(What is needed) Restate all the entries exactly as they appear, apart from the pictures.

BEGIN

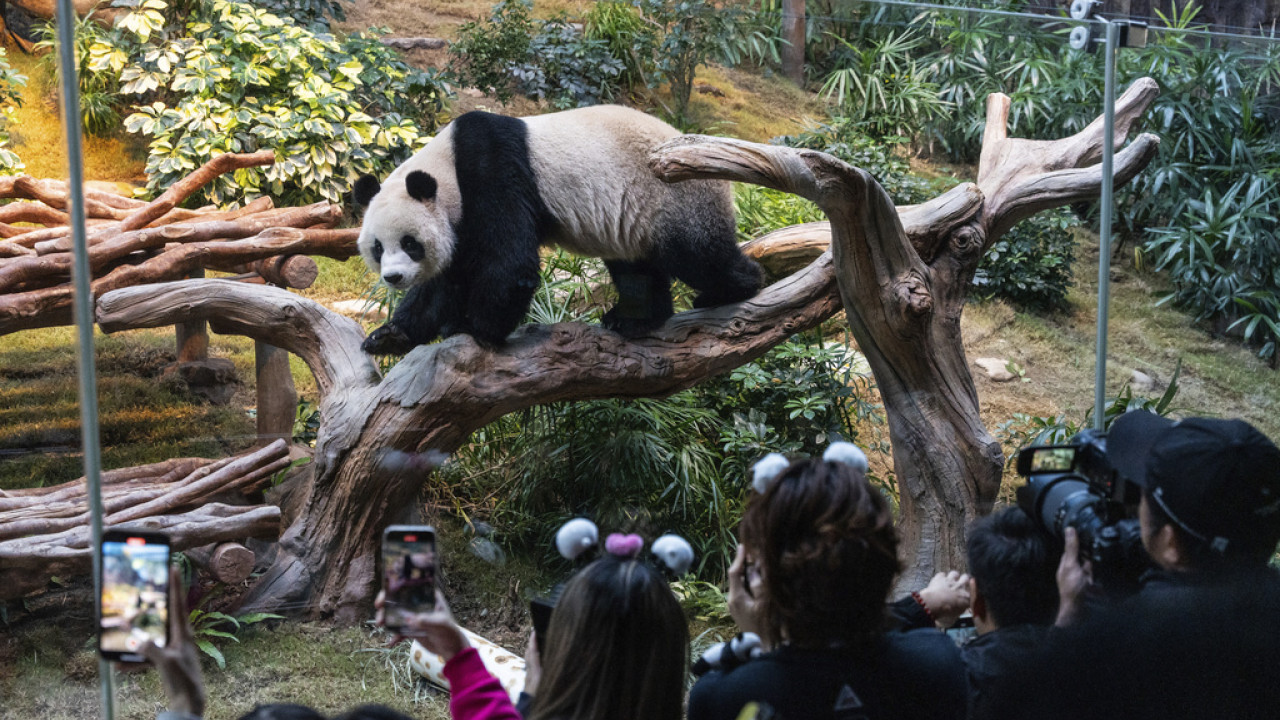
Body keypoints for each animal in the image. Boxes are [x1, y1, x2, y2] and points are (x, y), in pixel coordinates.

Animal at [353, 103, 757, 353]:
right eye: (377, 247)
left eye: (410, 243)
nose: (393, 277)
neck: (446, 165)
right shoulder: (462, 221)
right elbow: (448, 279)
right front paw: (389, 336)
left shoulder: (494, 170)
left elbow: (511, 261)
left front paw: (471, 327)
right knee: (635, 269)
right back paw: (633, 319)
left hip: (674, 198)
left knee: (698, 255)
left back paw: (733, 288)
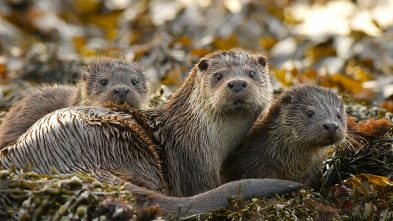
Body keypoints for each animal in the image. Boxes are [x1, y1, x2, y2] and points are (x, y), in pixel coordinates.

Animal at [0, 48, 302, 216]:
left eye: (251, 74)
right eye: (218, 76)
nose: (237, 83)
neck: (198, 131)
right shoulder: (193, 158)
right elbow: (202, 187)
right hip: (123, 142)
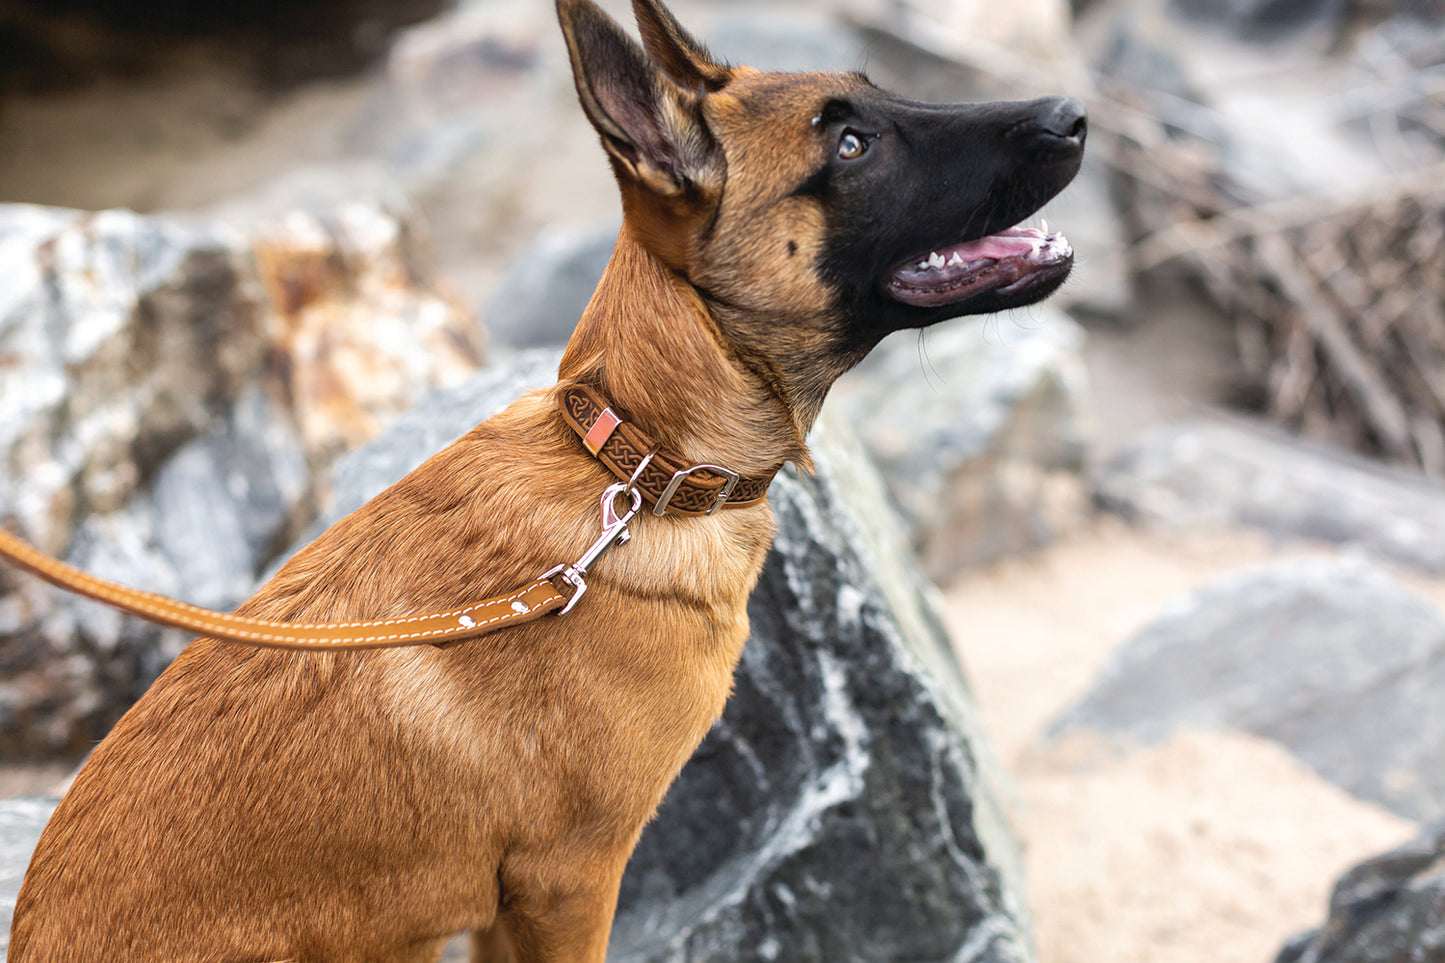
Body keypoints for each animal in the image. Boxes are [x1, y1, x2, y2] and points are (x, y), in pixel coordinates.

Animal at [2, 0, 1086, 954]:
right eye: (852, 148)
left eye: (875, 101)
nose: (1070, 116)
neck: (637, 468)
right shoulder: (568, 879)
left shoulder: (506, 905)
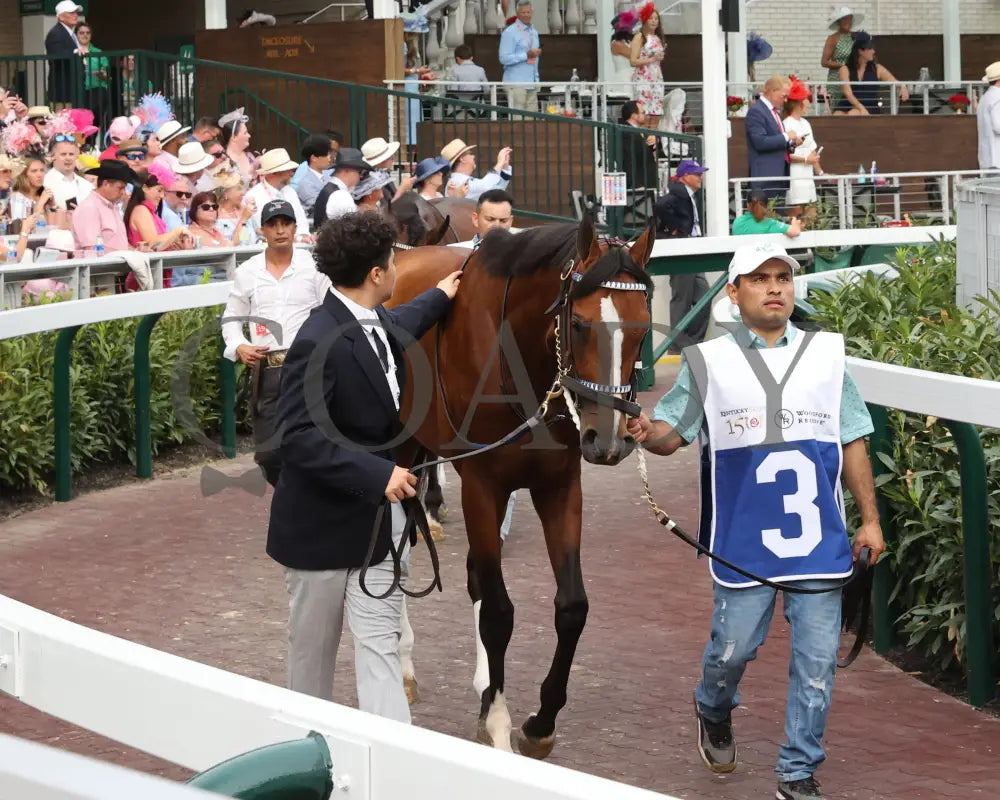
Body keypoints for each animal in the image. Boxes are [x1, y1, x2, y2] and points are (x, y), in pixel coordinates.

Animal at [384, 216, 656, 752]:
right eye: (579, 324)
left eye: (641, 328)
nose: (609, 440)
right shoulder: (482, 486)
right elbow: (498, 612)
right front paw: (498, 722)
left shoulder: (559, 485)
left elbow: (572, 607)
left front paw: (538, 723)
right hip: (401, 453)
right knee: (398, 558)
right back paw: (403, 667)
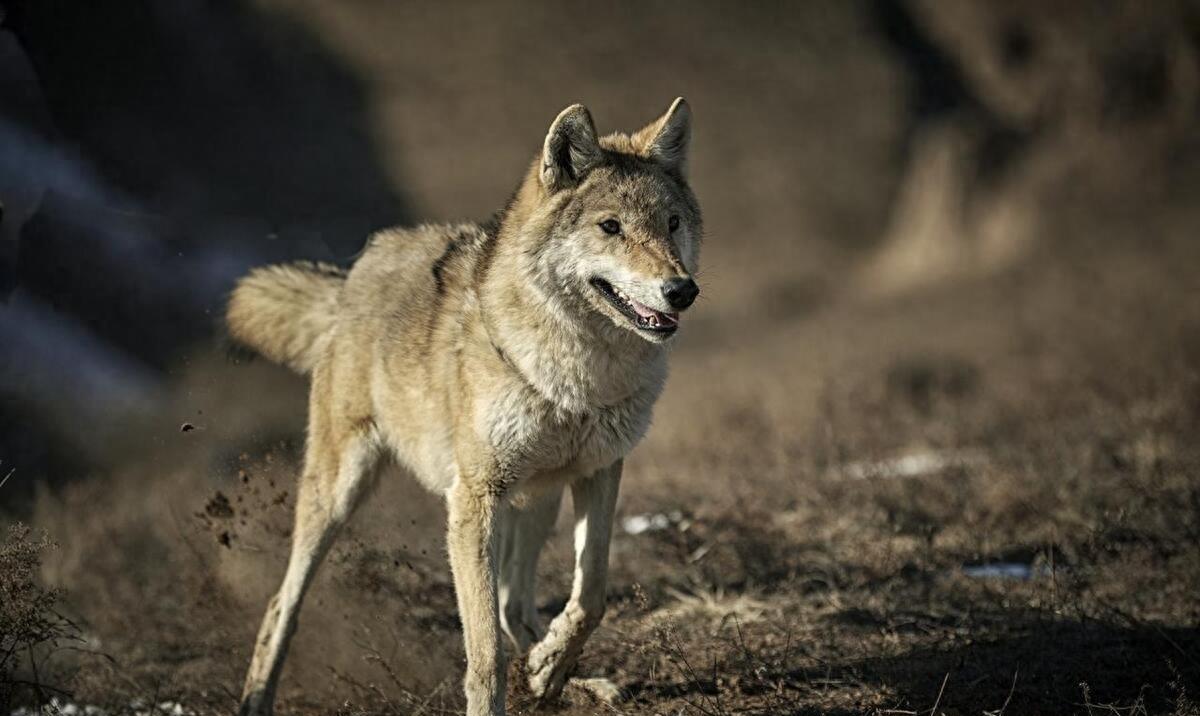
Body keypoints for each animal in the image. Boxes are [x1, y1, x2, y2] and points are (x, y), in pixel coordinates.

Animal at [225, 96, 700, 714]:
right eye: (610, 227)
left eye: (672, 223)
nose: (681, 290)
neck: (578, 376)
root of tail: (354, 273)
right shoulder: (474, 497)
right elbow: (483, 647)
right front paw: (499, 695)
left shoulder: (599, 472)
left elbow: (590, 594)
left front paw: (549, 670)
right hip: (339, 493)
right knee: (283, 602)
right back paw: (256, 697)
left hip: (537, 498)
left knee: (516, 606)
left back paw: (559, 679)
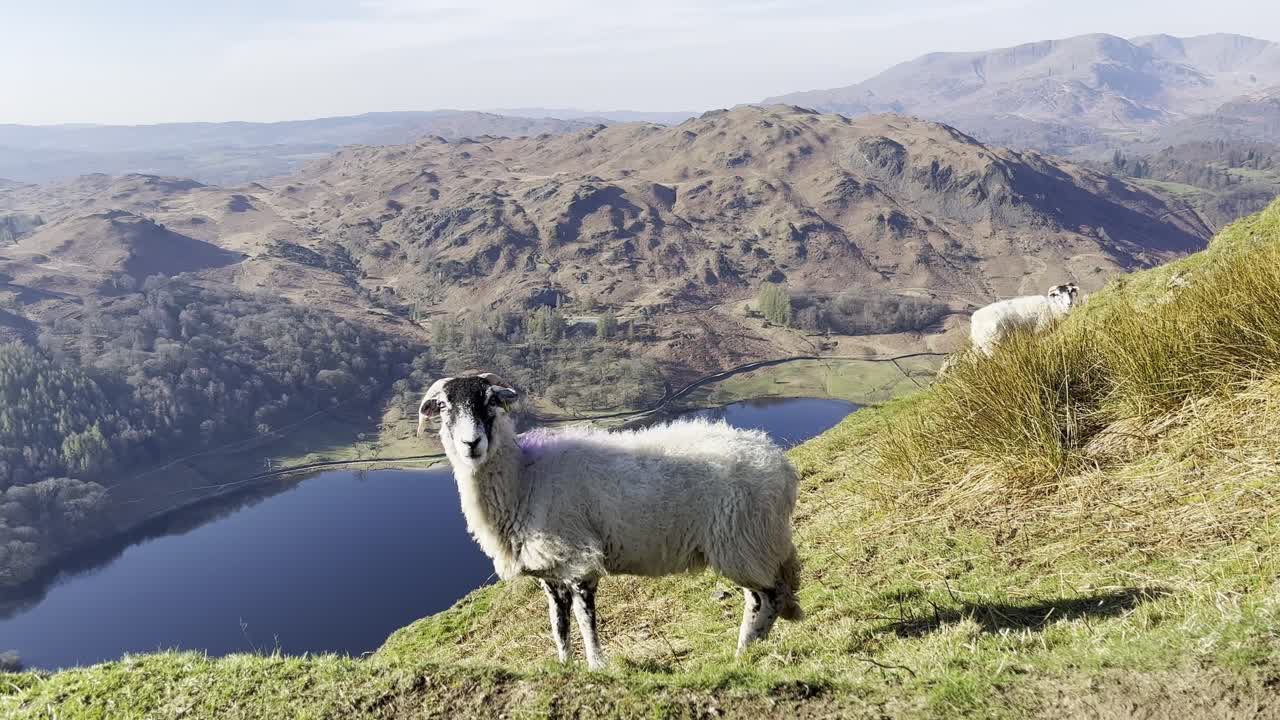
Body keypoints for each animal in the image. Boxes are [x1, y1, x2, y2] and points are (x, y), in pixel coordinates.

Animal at [418, 373, 803, 670]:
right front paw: (565, 667)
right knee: (768, 596)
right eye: (445, 406)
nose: (471, 444)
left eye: (490, 401)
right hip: (755, 544)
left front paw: (596, 667)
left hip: (742, 542)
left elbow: (586, 622)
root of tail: (778, 464)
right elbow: (559, 625)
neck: (525, 478)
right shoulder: (550, 572)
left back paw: (744, 653)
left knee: (767, 597)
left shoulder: (579, 562)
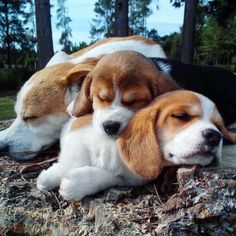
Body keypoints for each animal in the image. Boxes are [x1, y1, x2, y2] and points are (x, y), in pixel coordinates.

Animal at [37, 90, 236, 199]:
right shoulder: (78, 136)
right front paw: (49, 178)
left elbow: (109, 176)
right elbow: (73, 161)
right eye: (181, 116)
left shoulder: (130, 178)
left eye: (219, 126)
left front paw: (78, 184)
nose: (215, 136)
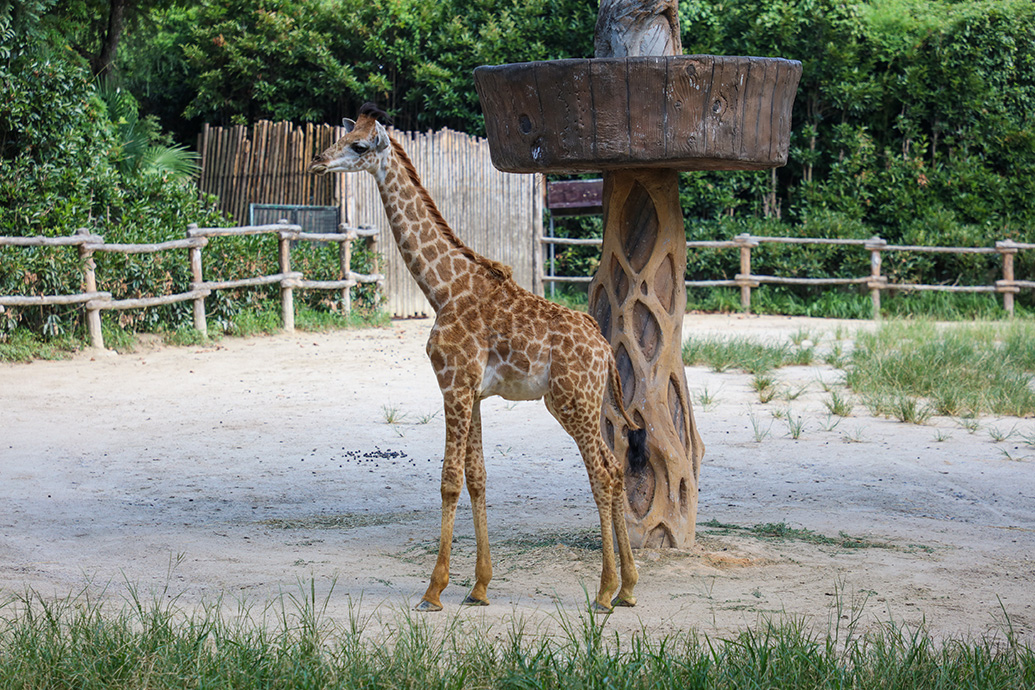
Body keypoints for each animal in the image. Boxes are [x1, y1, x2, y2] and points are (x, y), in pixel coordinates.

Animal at [308, 103, 645, 616]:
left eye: (359, 145)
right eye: (344, 137)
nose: (318, 162)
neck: (441, 289)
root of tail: (605, 349)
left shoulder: (452, 382)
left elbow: (449, 478)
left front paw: (433, 590)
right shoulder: (477, 392)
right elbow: (477, 477)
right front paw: (480, 586)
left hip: (570, 402)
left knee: (602, 472)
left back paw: (606, 590)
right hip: (588, 402)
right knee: (615, 467)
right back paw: (627, 587)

END

(Task solution)
Body keypoints for each animal in the image. Boxes are [x1, y1, x2, y2] and points are (x, y), in pixel coordinates.

Animal at [353, 103, 757, 353]:
right eye: (377, 247)
left eye: (410, 243)
nose: (393, 277)
neck: (446, 165)
right shoulder: (462, 221)
right elbow: (448, 279)
right front paw: (389, 336)
left shoulder: (494, 170)
left elbow: (511, 261)
left front paw: (471, 327)
right knee: (635, 269)
right back paw: (633, 319)
left hip: (674, 198)
left knee: (698, 255)
left back paw: (733, 288)
Body keypoints for each animal in the image. Boxes are [x1, y1, x2, y2] and points are (x, y), in pixel coordinates.

Animal at [0, 48, 302, 216]:
left eye: (251, 74)
right eye: (218, 76)
nose: (237, 83)
neck: (198, 131)
right shoulder: (193, 158)
right elbow: (202, 187)
right hip: (123, 142)
Body keypoints for each animal in the image. Boxes are [x1, y1, x2, y2] and points are (x, y), in pixel coordinates.

Animal at [2, 0, 1086, 954]:
right eye: (852, 148)
left eye: (875, 101)
nose: (1070, 116)
neck: (637, 468)
right shoulder: (568, 879)
left shoulder: (506, 905)
Body keypoints for each animal in the image. Boxes are [x1, y1, x2, y2] and points are (x, y), in pixel coordinates.

Animal at [384, 216, 656, 752]:
right eye: (579, 324)
left eye: (641, 328)
nose: (609, 440)
right shoulder: (482, 486)
right elbow: (498, 612)
right front paw: (498, 722)
left shoulder: (559, 485)
left elbow: (572, 607)
left front paw: (538, 723)
right hip: (401, 453)
right knee: (398, 558)
right back paw: (403, 667)
Body keypoints for each animal in the image. Boxes are [x1, y1, x2, y2] and points are (x, y), in pixel coordinates.

Animal at [225, 96, 700, 714]:
right eye: (610, 227)
left eye: (672, 223)
nose: (681, 290)
neck: (578, 376)
root of tail: (354, 273)
right shoulder: (474, 497)
right elbow: (483, 647)
right front paw: (499, 695)
left shoulder: (599, 472)
left elbow: (590, 594)
left front paw: (549, 670)
right hip: (339, 493)
right knee: (283, 602)
right back paw: (256, 697)
left hip: (537, 498)
left knee: (516, 606)
left back paw: (559, 679)
Body keypoints for each animal in the image. Boxes are [x1, y1, x2, y2] and points are (x, y), in pixel coordinates.

Animal at [418, 373, 803, 670]:
right front paw: (565, 667)
right knee: (768, 596)
right eye: (445, 406)
nose: (471, 444)
left eye: (490, 401)
right hip: (755, 544)
left front paw: (596, 667)
left hip: (742, 542)
left elbow: (586, 622)
root of tail: (778, 464)
right elbow: (559, 625)
neck: (525, 478)
right shoulder: (550, 572)
left back paw: (744, 653)
left knee: (767, 597)
left shoulder: (579, 562)
Body keypoints for each animal in the image. Boxes are [x1, y1, x2, y2] and points are (x, y), in pixel coordinates.

Animal at [37, 90, 236, 199]:
right shoulder: (78, 136)
right front paw: (49, 178)
left elbow: (109, 176)
right elbow: (73, 161)
right eye: (181, 116)
left shoulder: (130, 178)
left eye: (219, 126)
left front paw: (78, 184)
nose: (215, 136)
Body keypoints for each animal in the image. Boxes are [x1, y1, x2, y2] and points are (x, y), in pixel coordinates.

Animal at [308, 103, 645, 616]:
left eye: (359, 145)
right eye: (344, 137)
nose: (318, 162)
neck: (441, 289)
root of tail: (605, 349)
left shoulder: (452, 382)
left elbow: (449, 478)
left front paw: (433, 590)
right shoulder: (477, 392)
right elbow: (477, 477)
right front paw: (480, 586)
left hip: (570, 402)
left knee: (602, 472)
left back paw: (606, 590)
right hip: (588, 402)
right knee: (615, 467)
right back paw: (627, 587)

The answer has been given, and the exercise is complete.